What needs to be done: Track down every line below that holds "left" and copy it.

Dataset entries:
--- START ---
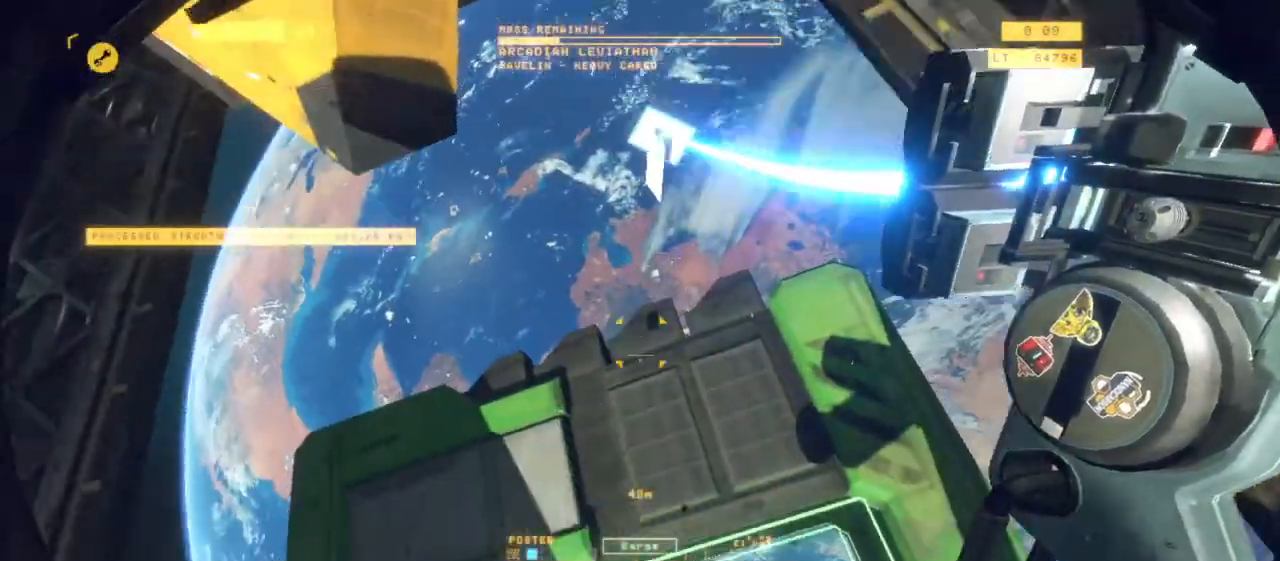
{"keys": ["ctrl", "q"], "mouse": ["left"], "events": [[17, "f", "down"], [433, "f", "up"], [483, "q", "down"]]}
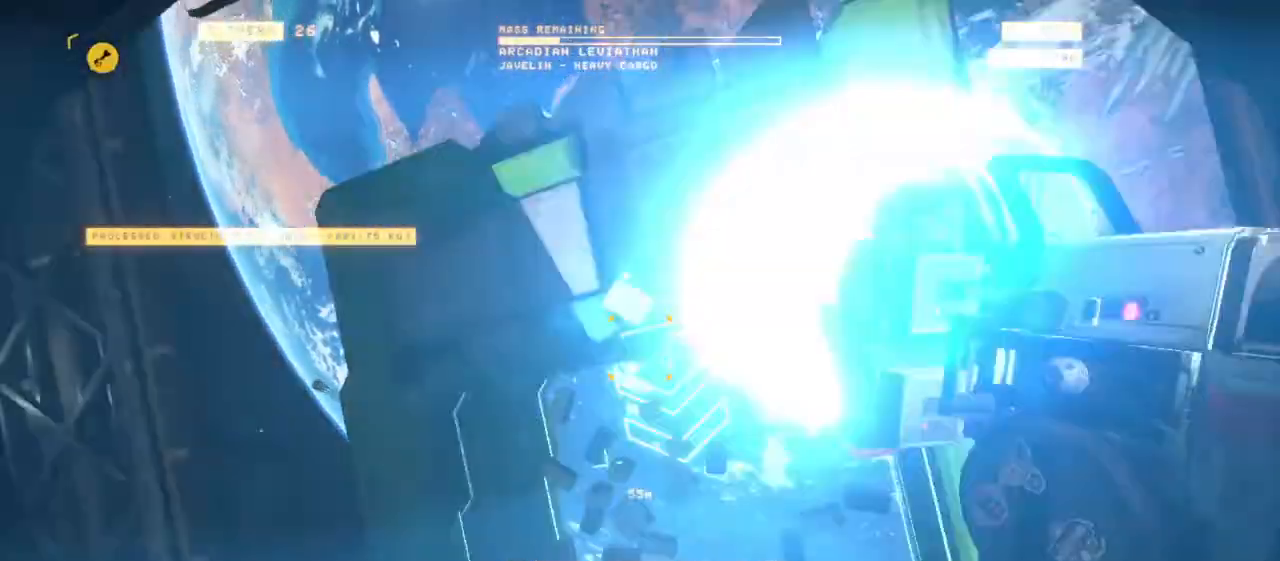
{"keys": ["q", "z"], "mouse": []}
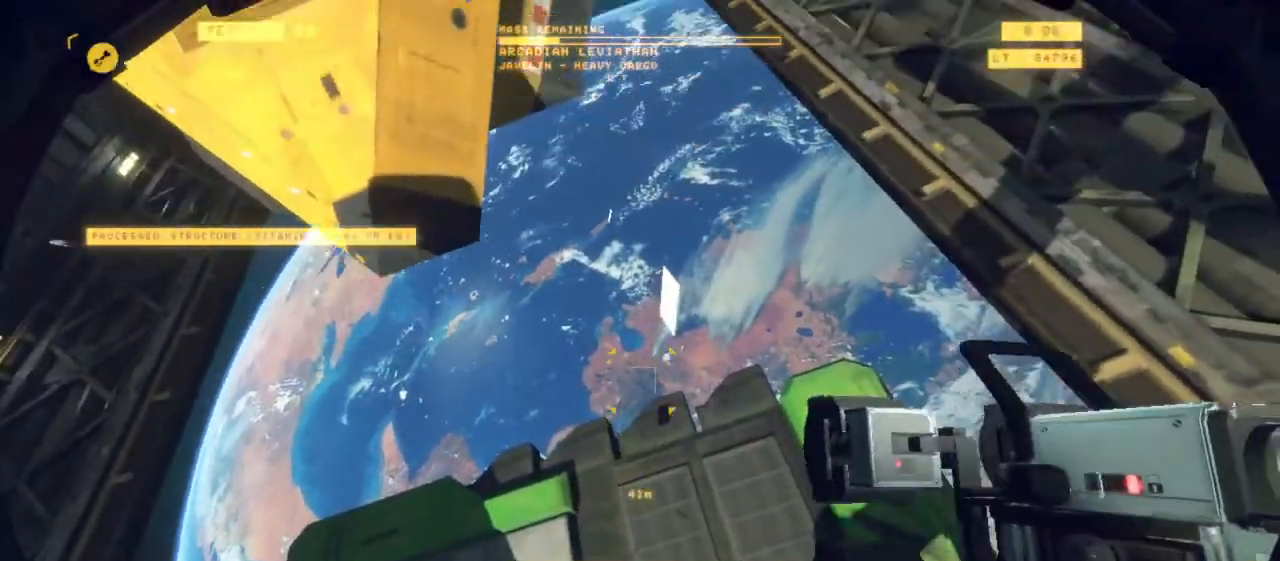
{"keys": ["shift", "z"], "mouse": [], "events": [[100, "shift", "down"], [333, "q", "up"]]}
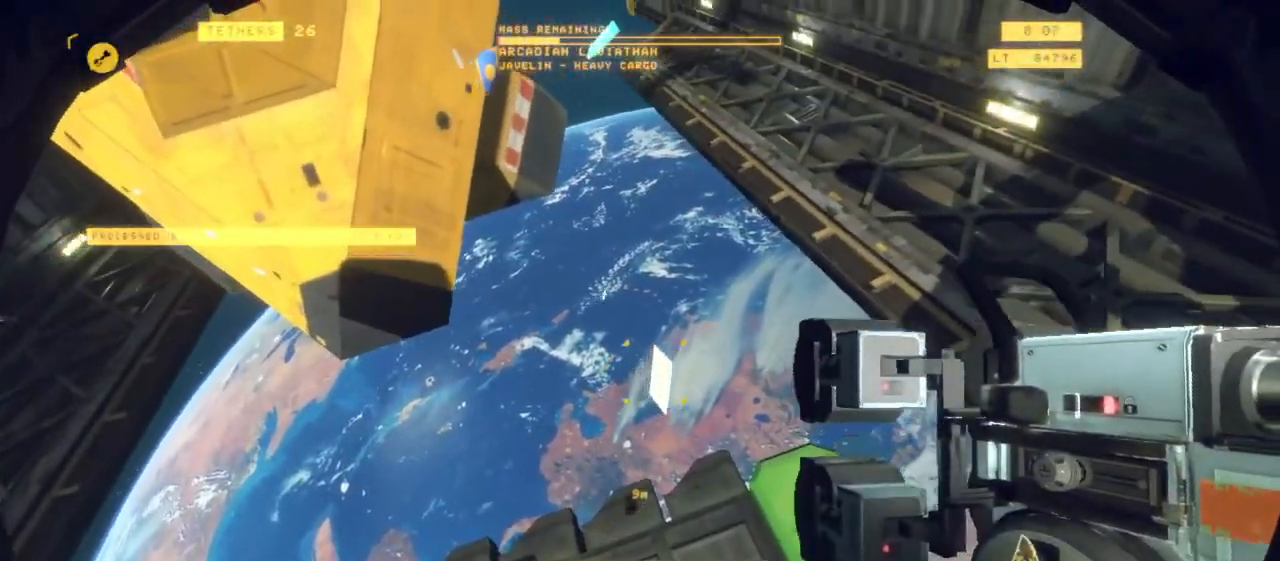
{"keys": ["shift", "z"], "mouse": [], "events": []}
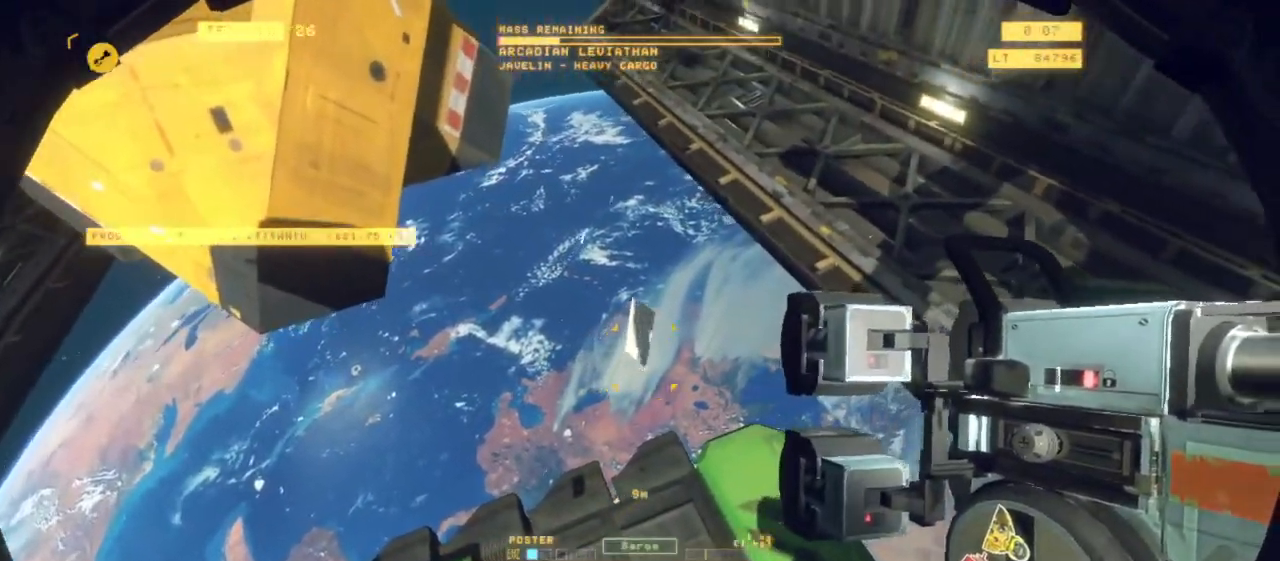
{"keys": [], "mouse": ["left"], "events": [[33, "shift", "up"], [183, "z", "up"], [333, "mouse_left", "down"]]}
--- END ---
Result:
{"keys": ["ctrl", "q"], "mouse": ["left"], "events": [[17, "f", "down"], [433, "f", "up"], [483, "q", "down"]]}
{"keys": [], "mouse": ["left"], "events": [[33, "shift", "up"], [183, "z", "up"], [333, "mouse_left", "down"]]}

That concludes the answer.